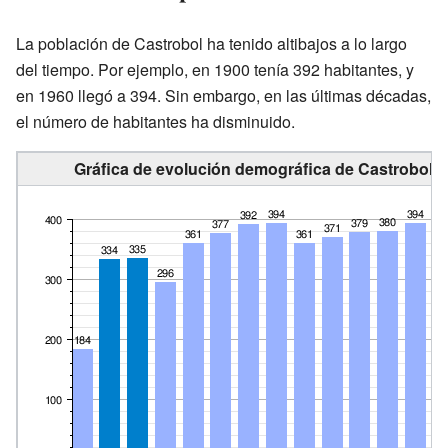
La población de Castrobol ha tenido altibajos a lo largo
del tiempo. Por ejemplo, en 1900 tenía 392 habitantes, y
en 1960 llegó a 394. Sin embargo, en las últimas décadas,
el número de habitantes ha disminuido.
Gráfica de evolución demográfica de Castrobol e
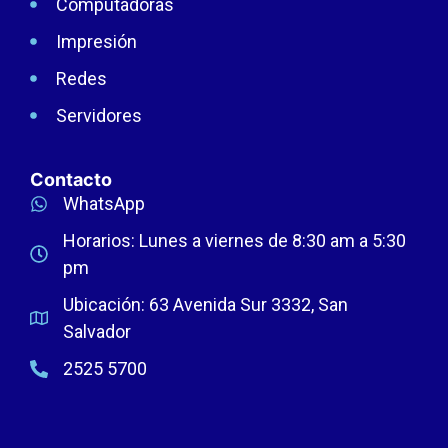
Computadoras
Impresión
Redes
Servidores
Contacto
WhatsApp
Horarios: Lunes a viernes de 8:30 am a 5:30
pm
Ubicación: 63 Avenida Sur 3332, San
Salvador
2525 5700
....
Job => I would like the material above returned exactly as it stands, without its pictures.

Written response =>
La población de Castrobol ha tenido altibajos a lo largo
del tiempo. Por ejemplo, en 1900 tenía 392 habitantes, y
en 1960 llegó a 394. Sin embargo, en las últimas décadas,
el número de habitantes ha disminuido.
Gráfica de evolución demográfica de Castrobol e
Computadoras
Impresión
Redes
Servidores
Contacto
WhatsApp
Horarios: Lunes a viernes de 8:30 am a 5:30
pm
Ubicación: 63 Avenida Sur 3332, San
Salvador
2525 5700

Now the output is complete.